Ten or 15 digital print sites could make a difference to the way News Corp Australia does business, Geoff Booth says.
But pulling plans together for a pilot operation in Brisbane is fraught with difficulty, the production and logistics national director admits: “It’s not an easy project to get going, and we have met hurdles we didn’t expect,” he says.
Industry reports that the project – which would put inkjet web and inline finishing equipment into News’ Murarrie print site – had been canned were wrong: “Dead is not correct.
“There are issues to work through, and we have other things to look at,” says Booth, who has just returned from annual leave. “It’s a terribly big step.”
Explaining the lack of progress to GXpress, Booth indicated just how big it might be.
“Brisbane doesn’t solve a problem for us, it just gives us the opportunity to learn how it could work in terms of costs and times and printhead life and so on,” he says.
“A more realistic situation would be Alice Springs or Port Lincoln or a dozen other places which would give an immediate return.”
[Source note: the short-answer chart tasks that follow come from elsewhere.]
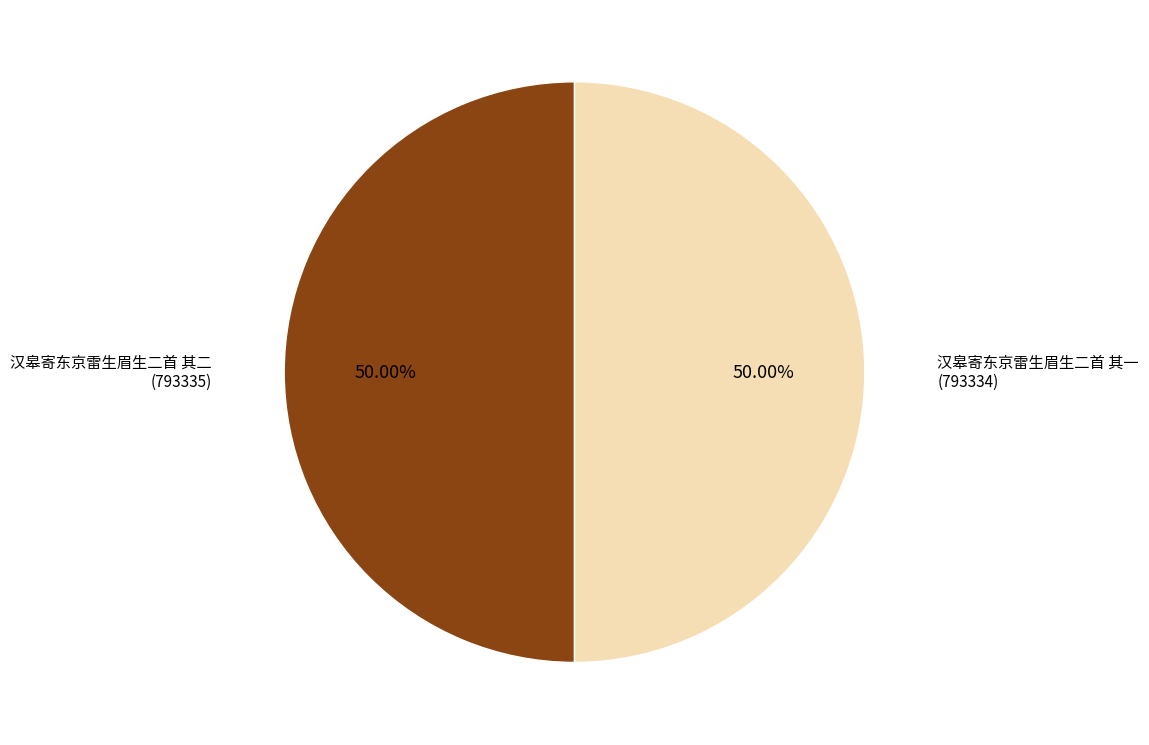

To the nearest percent, what percentage of the pie is 汉皋寄东京雷生眉生二首 其一?

50%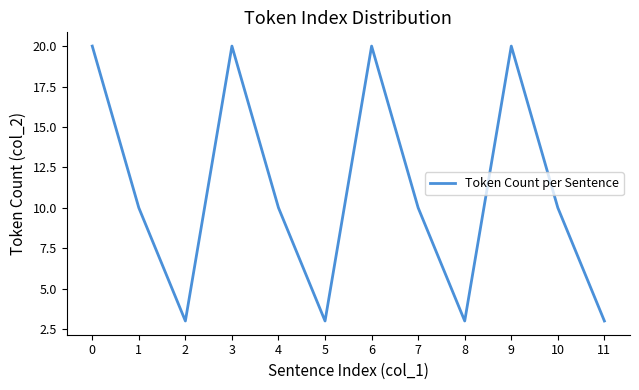

True or false: the data shows 20 at 3.

True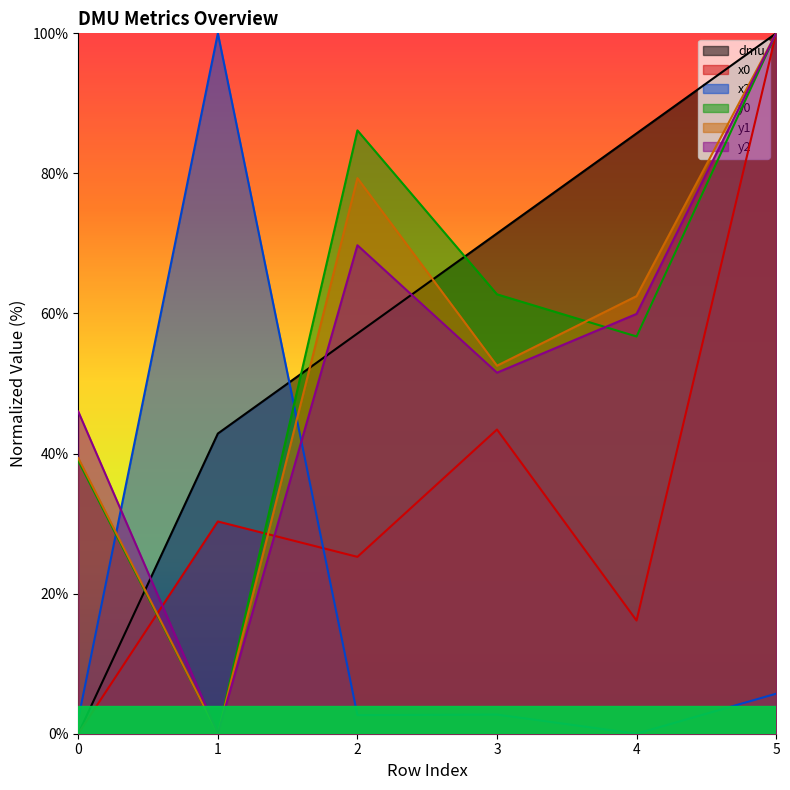

Which category has the highest value across all series?

5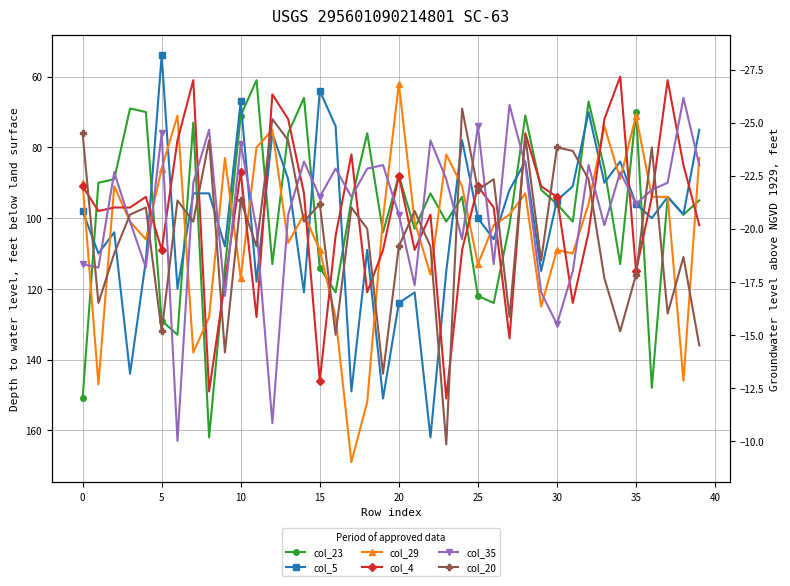

What is the label of the 19th point from the left?

18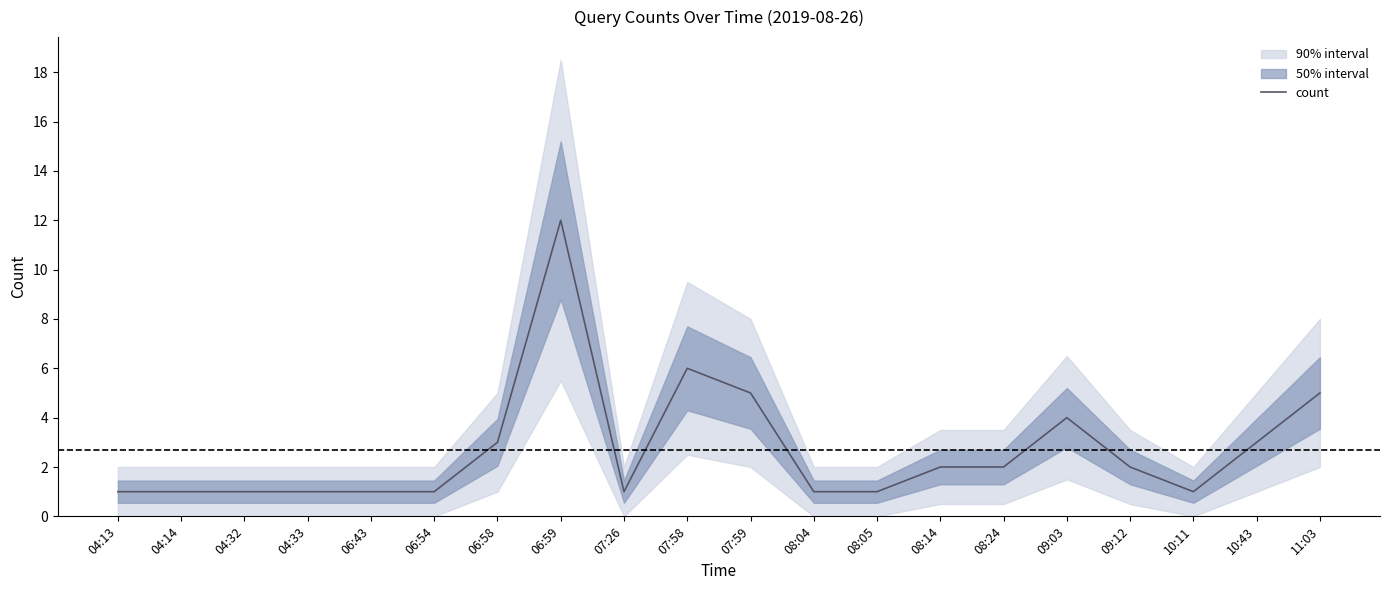

Which category has the lowest value across all series?

04:13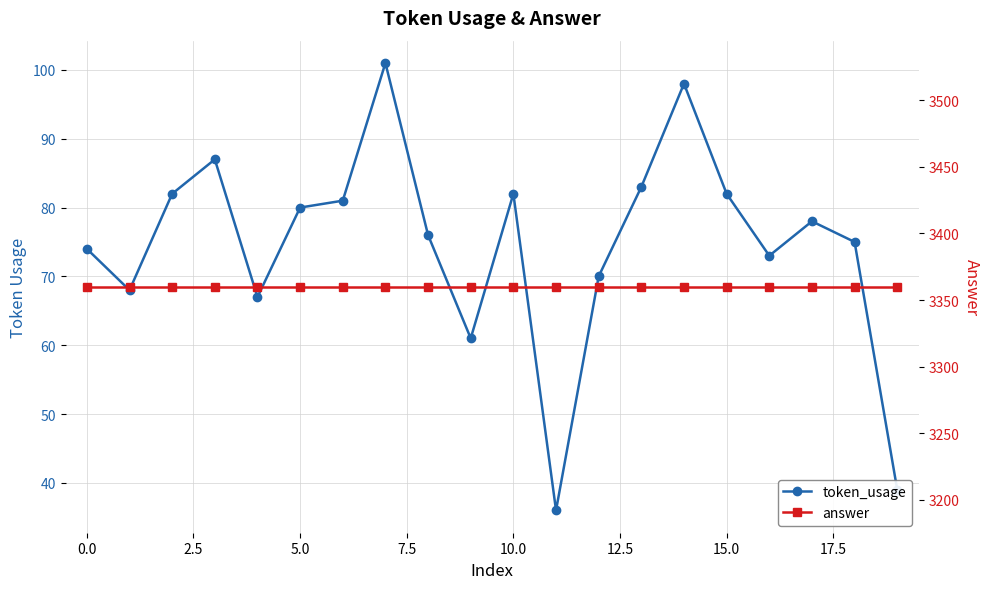

True or false: token_usage and answer intersect in this chart.

False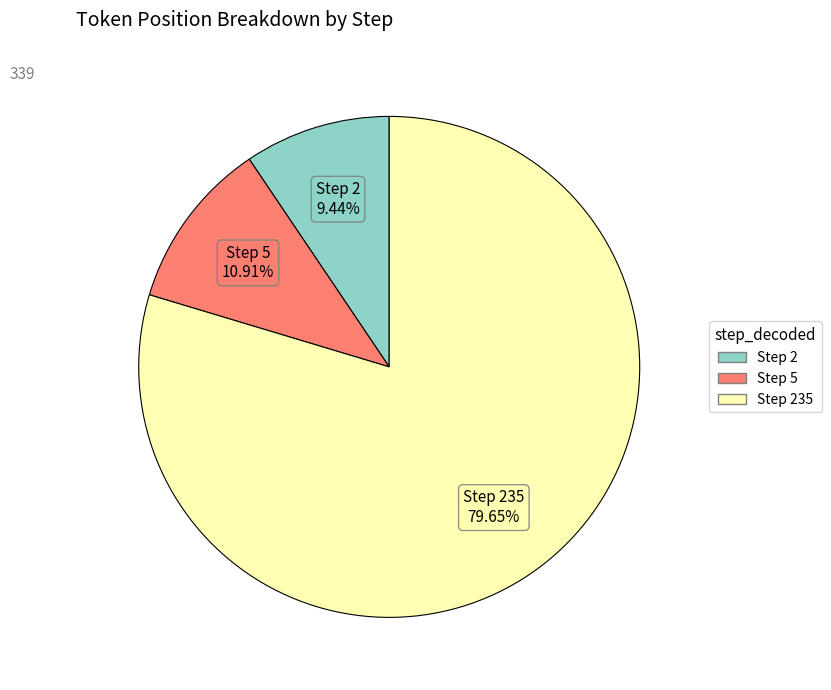

Does any single category account for the majority?

Yes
News currently airlifts copies of its tabloid Herald-Sun from Melbourne for the Queensland and northern New South Wales market, and has named Kodak and manroland as preferred partners for a digital print operation which would take over production in Brisbane.
In Australia’s ‘Red Centre’, copies of News’ biweekly Centralian Advocate are currently printed in Darwin and trucked the 1500 km, 16-hour journey to Alice Springs. Digital print facilities there would enable the publisher not only to carry more up-to-date news, but also expand sales of its daily Northern Territory News and other titles.
The “seafood capital” of Port Lincoln – also mentioned by Booth – suffers from the “tyranny of distance” which challenges many parts of Australia. Although only 280 km from Adelaide “as the crow flies” – in a straight line across the Spencer and St Vincent gulfs – it is 646 km away by road. The “local” newspaper there, Fairfax Media’s biweekly Port Lincoln Times, is printed in Murray Bridge, east of Adelaide.
It’s likely that any publisher planning remote digital print sites across Australia’s vast geography will look for contract work printing the newspapers of current competitors and others. Globally, most digital newspaper printing is undertaken by contract printers or distributors on behalf of publishers.
But Booth says the level of investment required for its own plans is likely to be beyond the capability of third-party contractors: “It’s a totally different investment conversation,” he says. “One piece of equipment won’t make a difference to the business, ten or 15 will.”
And he adds, “We’re still working through the detail.”